As times change, so does curriculum. We can’t expect our public school curriculum to remain the same as it was during the Civil War, Reconstruction, Segregation, the Cold War, and so on. Education, curriculum and pedagogy must reflect the times. Otherwise, it would be doing a disservice to our children by not preparing them for the outside and global world.

If parents are also teaching their children to think critically, they will not become receptacles that take in and regurgitate everything that’s taught to them, but instead will take bits and pieces of what they learn, filter it through their own processes and form their own perspectives, which is the major purpose of education. Education is not just about getting a good job, even though that happens to be a great side benefit.

Educational and psychological studies have shown that children are aware of their environments and begin shaping their thoughts from day one. As parents, we see this in toddlers as we watch them play with toys and replicate what they see around them.

They use their own creative skills to make up fantasy narratives, sometimes with imaginary friends. The truth is, they are preparing for entering the world by adapting to and imitating their environments. As they get older, and as we open up opportunities to them, we see their make believe worlds slowly fade as they are replaced with the real world.

Isn’t it a goal for all parents to want their children to be better than them, to think and do better then them? Isn’t that why many of our ancestors came here to escape prosecution and to have the chance to live freely and to offer their children better opportunities than they had?
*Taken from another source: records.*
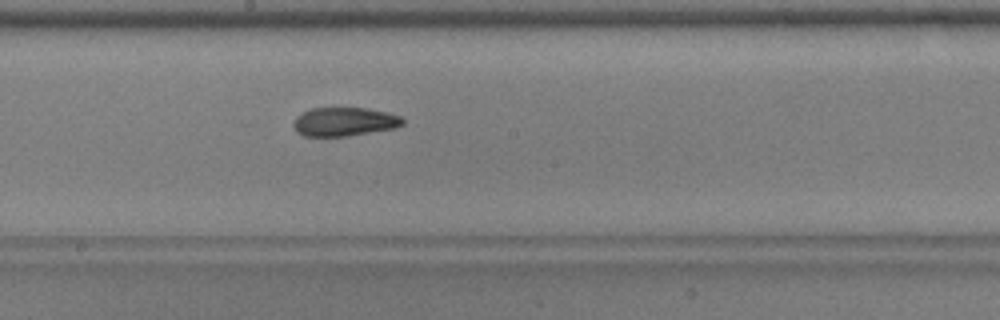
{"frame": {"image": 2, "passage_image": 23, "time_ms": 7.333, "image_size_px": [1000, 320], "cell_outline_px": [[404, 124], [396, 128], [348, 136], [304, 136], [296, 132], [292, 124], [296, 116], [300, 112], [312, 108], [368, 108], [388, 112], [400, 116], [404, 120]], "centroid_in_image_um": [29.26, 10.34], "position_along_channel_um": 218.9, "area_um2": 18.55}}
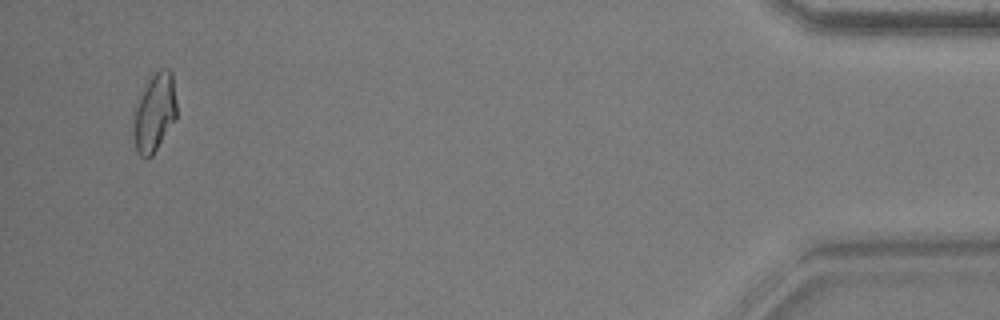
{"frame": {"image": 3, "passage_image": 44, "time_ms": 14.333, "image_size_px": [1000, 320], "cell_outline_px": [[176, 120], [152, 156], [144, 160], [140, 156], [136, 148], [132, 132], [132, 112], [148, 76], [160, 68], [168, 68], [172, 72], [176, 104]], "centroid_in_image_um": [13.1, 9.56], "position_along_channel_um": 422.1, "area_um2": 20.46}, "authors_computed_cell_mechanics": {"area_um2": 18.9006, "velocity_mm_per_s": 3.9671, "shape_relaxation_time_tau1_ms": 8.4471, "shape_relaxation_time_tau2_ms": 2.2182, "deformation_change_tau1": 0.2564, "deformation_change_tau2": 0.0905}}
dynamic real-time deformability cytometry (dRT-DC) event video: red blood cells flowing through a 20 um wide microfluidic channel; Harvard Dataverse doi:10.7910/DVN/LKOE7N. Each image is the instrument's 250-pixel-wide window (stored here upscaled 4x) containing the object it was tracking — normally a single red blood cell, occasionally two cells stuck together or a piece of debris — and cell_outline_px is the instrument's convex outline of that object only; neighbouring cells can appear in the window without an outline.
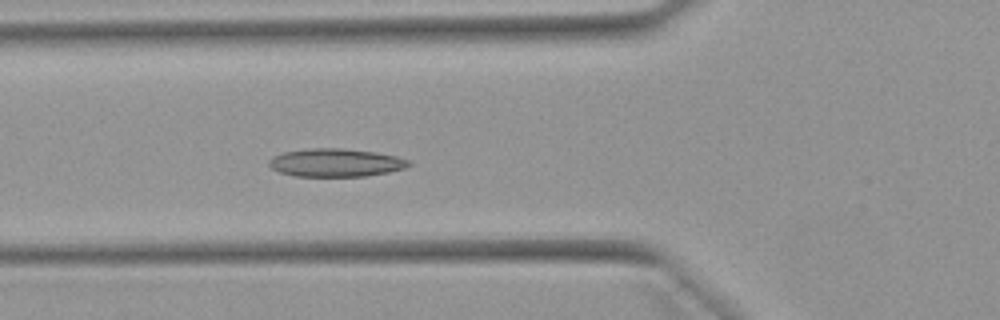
{"species": "Egyptian fruit bat (a non-hibernating species)", "species_latin": "Rousettus aegyptiacus", "temperature_condition": "warm", "stored_images_in_passage": 52, "segment_of_instrument_passage": [1, 2], "camera_frame_rate_fps": 3000, "um_per_image_px": 0.085, "animal": {"sex": "female"}, "frame": {"image": 1, "passage_image": 18, "time_ms": 5.667, "image_size_px": [1000, 320], "cell_outline_px": [[412, 164], [404, 168], [388, 172], [368, 176], [296, 176], [280, 172], [272, 168], [268, 164], [268, 160], [272, 156], [284, 152], [312, 148], [340, 148], [376, 152], [396, 156], [412, 160]], "centroid_in_image_um": [28.56, 13.82], "position_along_channel_um": 97.2, "area_um2": 22.95}}
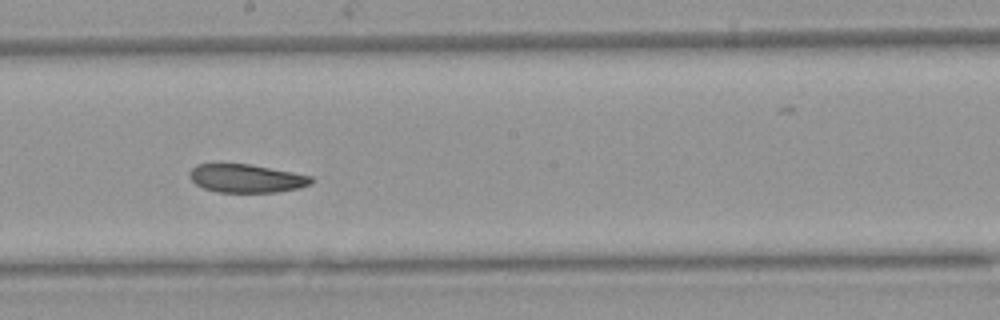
{"frame": {"image": 2, "passage_image": 28, "time_ms": 9.0, "image_size_px": [1000, 320], "cell_outline_px": [[312, 184], [300, 188], [276, 192], [216, 192], [204, 188], [196, 184], [188, 176], [188, 172], [196, 164], [248, 164], [292, 172], [312, 176]], "centroid_in_image_um": [20.93, 15.17], "position_along_channel_um": 227.3, "area_um2": 20.06}}
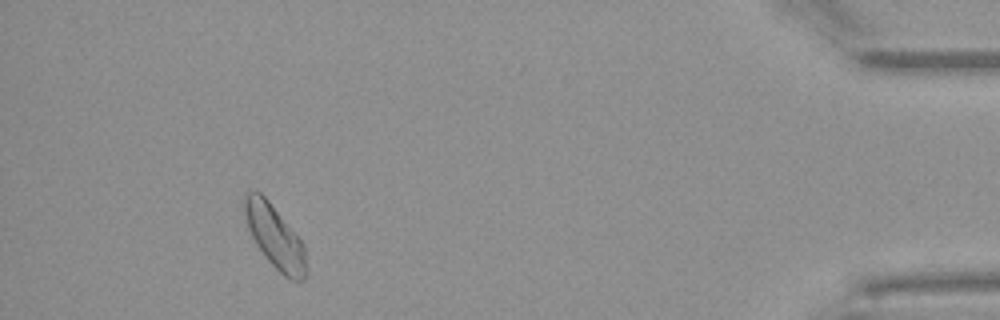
{"frame": {"image": 3, "passage_image": 47, "time_ms": 15.333, "image_size_px": [1000, 320], "cell_outline_px": [[308, 272], [304, 280], [292, 280], [284, 276], [268, 260], [256, 244], [244, 220], [240, 200], [244, 192], [260, 192], [268, 200], [304, 244]], "centroid_in_image_um": [23.32, 20.09], "position_along_channel_um": 411.9, "area_um2": 22.95}}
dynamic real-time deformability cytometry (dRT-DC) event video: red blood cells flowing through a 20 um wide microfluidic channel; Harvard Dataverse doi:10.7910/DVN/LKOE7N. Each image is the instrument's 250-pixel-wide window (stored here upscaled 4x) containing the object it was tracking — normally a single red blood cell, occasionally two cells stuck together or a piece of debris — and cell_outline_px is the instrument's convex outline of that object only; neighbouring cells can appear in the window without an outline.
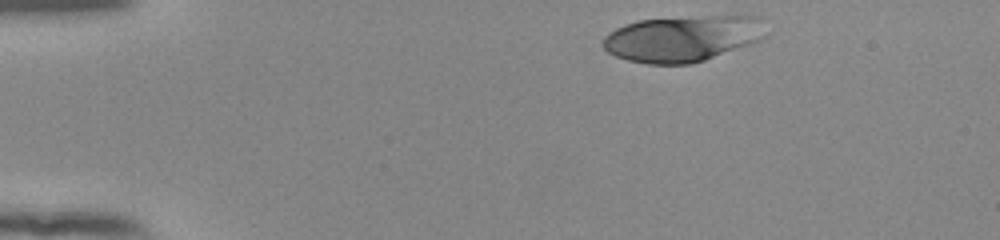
{"species": "human", "species_latin": "Homo sapiens", "temperature_condition": "room temperature", "stored_images_in_passage": 45, "camera_frame_rate_fps": 3000, "um_per_image_px": 0.085, "donor": {"sex": "female"}, "frame": {"image": 1, "passage_image": 1, "time_ms": 0.0, "image_size_px": [1000, 240], "cell_outline_px": [[764, 36], [760, 40], [704, 60], [688, 64], [648, 64], [628, 60], [616, 56], [608, 52], [600, 44], [604, 36], [608, 32], [624, 24], [636, 20], [732, 12], [764, 16]], "centroid_in_image_um": [58.08, 3.2], "position_along_channel_um": 26.9, "area_um2": 45.26}}
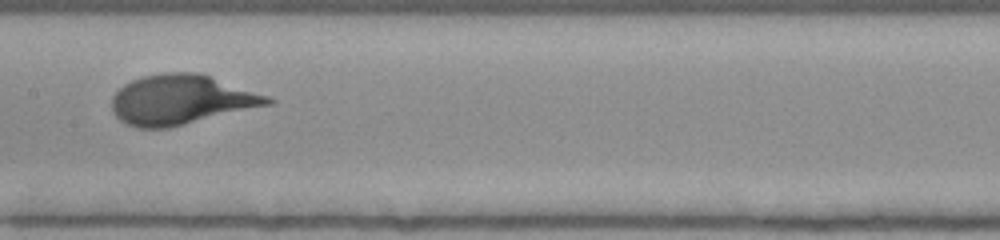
{"frame": {"image": 2, "passage_image": 20, "time_ms": 6.333, "image_size_px": [1000, 240], "cell_outline_px": [[276, 100], [272, 104], [168, 128], [136, 128], [120, 120], [112, 112], [112, 96], [124, 84], [132, 80], [144, 76], [164, 72], [200, 72], [268, 96]], "centroid_in_image_um": [15.39, 8.47], "position_along_channel_um": 192.0, "area_um2": 45.08}}
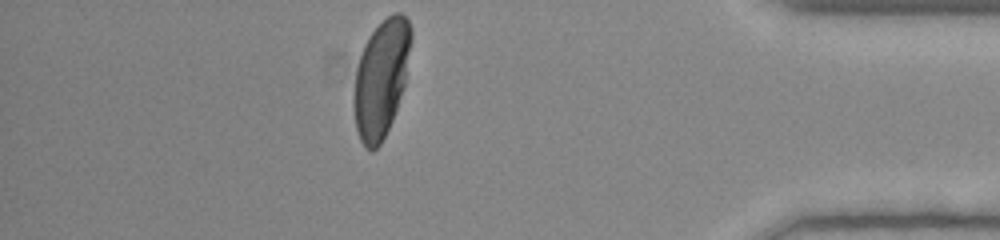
{"frame": {"image": 3, "passage_image": 39, "time_ms": 12.667, "image_size_px": [1000, 240], "cell_outline_px": [[412, 40], [404, 84], [392, 120], [380, 144], [372, 152], [364, 148], [360, 140], [356, 128], [352, 104], [352, 96], [356, 68], [364, 44], [368, 36], [388, 16], [396, 12], [400, 12], [408, 20], [412, 28]], "centroid_in_image_um": [32.37, 6.68], "position_along_channel_um": 402.8, "area_um2": 39.19}, "authors_computed_cell_mechanics": {"area_um2": 43.5234, "velocity_mm_per_s": 3.8676, "shape_relaxation_time_tau1_ms": 3.227, "shape_relaxation_time_tau2_ms": null, "deformation_change_tau1": 0.2079, "deformation_change_tau2": null}}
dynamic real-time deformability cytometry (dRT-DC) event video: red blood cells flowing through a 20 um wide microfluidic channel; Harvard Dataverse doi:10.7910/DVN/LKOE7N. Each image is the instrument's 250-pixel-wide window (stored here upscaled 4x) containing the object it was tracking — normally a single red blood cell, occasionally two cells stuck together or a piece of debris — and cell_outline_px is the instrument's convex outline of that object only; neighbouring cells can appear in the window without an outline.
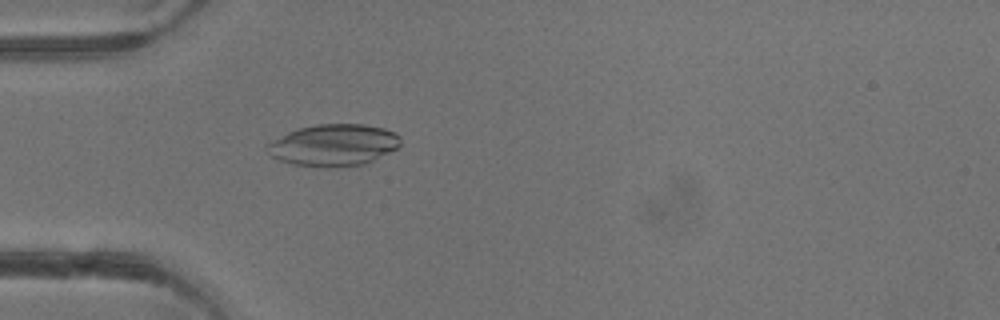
{"species": "common noctule bat (a hibernating species)", "species_latin": "Nyctalus noctula", "temperature_condition": "warm", "stored_images_in_passage": 4, "camera_frame_rate_fps": 3000, "um_per_image_px": 0.085, "animal": {"sex": "male", "body_mass_g": 13.3}, "frame": {"image": 1, "passage_image": 4, "time_ms": 3.667, "image_size_px": [1000, 320], "cell_outline_px": [[400, 144], [396, 148], [364, 164], [332, 168], [324, 168], [292, 164], [280, 160], [272, 156], [264, 148], [264, 144], [288, 132], [300, 128], [316, 124], [364, 124], [384, 128], [396, 132], [400, 136]], "centroid_in_image_um": [28.32, 12.33], "position_along_channel_um": 56.7, "area_um2": 32.6}}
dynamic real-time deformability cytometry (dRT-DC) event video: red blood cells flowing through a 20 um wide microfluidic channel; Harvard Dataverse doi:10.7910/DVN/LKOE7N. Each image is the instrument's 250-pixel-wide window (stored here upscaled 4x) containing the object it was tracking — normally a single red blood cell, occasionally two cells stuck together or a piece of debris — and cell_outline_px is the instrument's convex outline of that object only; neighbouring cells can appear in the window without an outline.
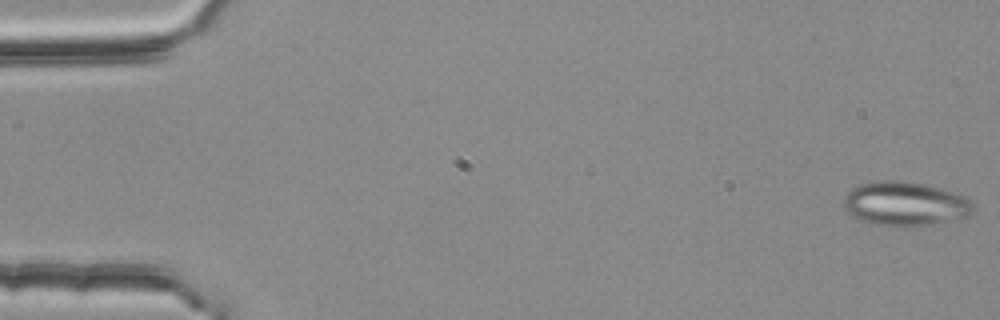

Education is everyone’s path to freedom in order to escape indoctrination, and even sometimes the indoctrination individuals may experience from a family who wants other family members to harbor their same views.

Even if people deny that inequities, white privilege and racism exist within their towns, it can’t be denied that it exists in the world. Education is designed to help students to operate in the world, not to prepare them to function within their idyllic home towns after graduation.

As an educator, I am not worried what the world will look like with children and young adults who learn more pieces of the puzzle. The US has always been a pioneer and leader in free mass public education. I’m worried about the mistrust in public education, especially by individuals who don’t have children in the public school system and want time to stand still.